The Treasury Department proposed investor-friendly regulations Wednesday that detail which companies and professionals are eligible to receive a 20% tax deduction by qualifying as pass-through entities.
Under the guidance, more businesses, or at least their owners, will qualify for a 20% reduction in taxes, according to Steven Rosenthal, a senior fellow at the Urban-Brookings Tax Policy Center in Washington. "The Treasury opened more opportunities than we expected for investments to be tax-advantaged," he said.
The new provision, which was created by the Tax Cuts and Jobs Act, allows many owners of sole proprietorships, partnerships, trusts and S corporations to deduct 20% of their qualified business income.
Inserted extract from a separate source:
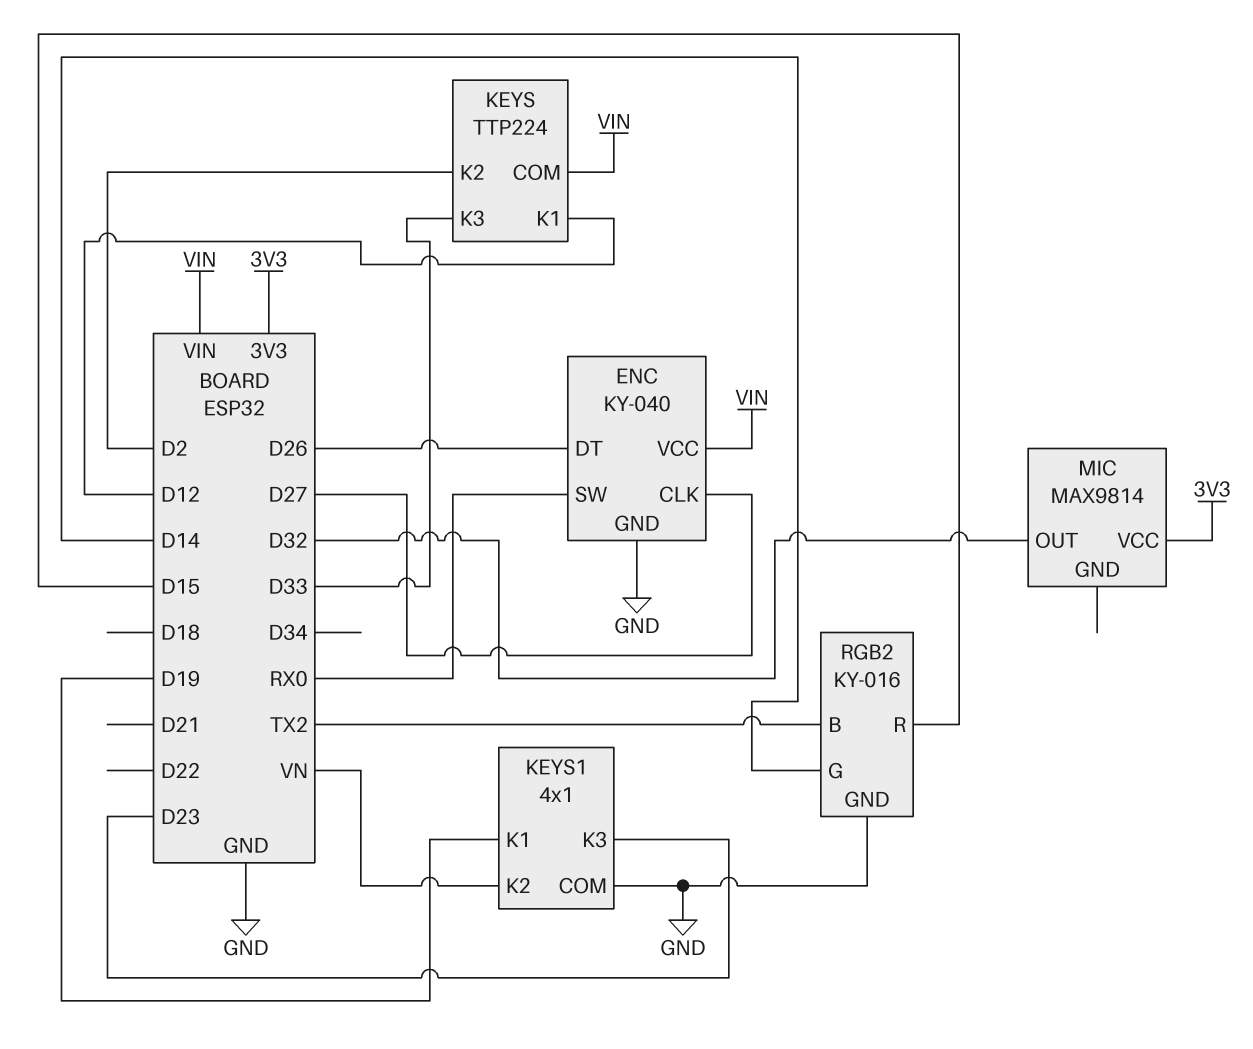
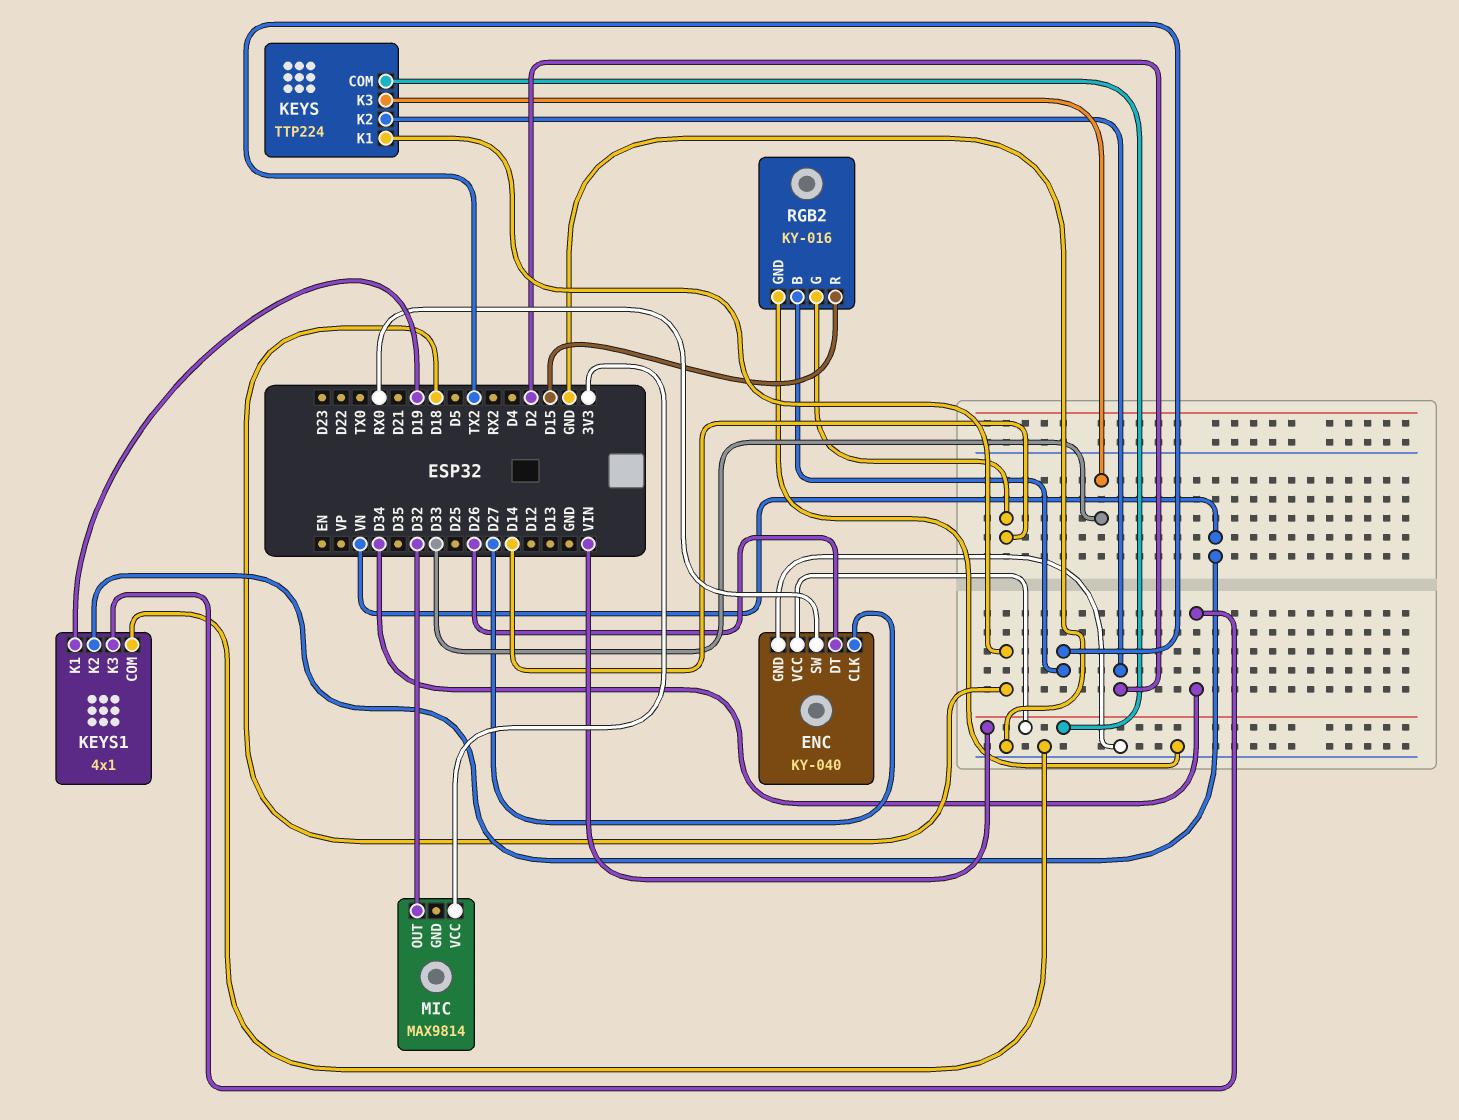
KEYS pin K1: D12 -> D18
KEYS1 pin K3: D23 -> D34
The deduction is generally available to eligible taxpayers whose 2018 taxable incomes fall below $315,000 for joint returns and $157,500 for other taxpayers.
Professionals like doctors and accountants are ineligible for the deduction because they're owners of "specified service" businesses.
In passing tax legislation last year, Congress "created some vague standards and then had a catch-all that invited the IRS to exclude other businesses from the 20% deduction," Mr. Rosenthal said. "But the IRS did not take the Congress up on that. They read the vague statutes narrowly and they limited the catch-all to a very narrow fact pattern."
Most hedge funds and private equity funds are pass-through entities and this proposal now gives them more investment opportunities, Mr. Rosenthal said. "If I were a hedge fund or private equity investor with a bunch of taxable individuals as the owners, because that's who benefits — taxable individuals, you have to have those at the end of your investment chain — I would be pleased that leasing operations, banking investments … there's a variety of businesses that can be eligible for the 20% discount for their owners if they're operated in a pass-through firm."
There will now be a 45-day comment period for interested parties to submit feedback, but Mr. Rosenthal doesn't expect any major changes. "The proposed regs tend to be the high water mark," he said. "Usually the Treasury and IRS becomes easier on taxpayers going forward after they hear complaints, not harder."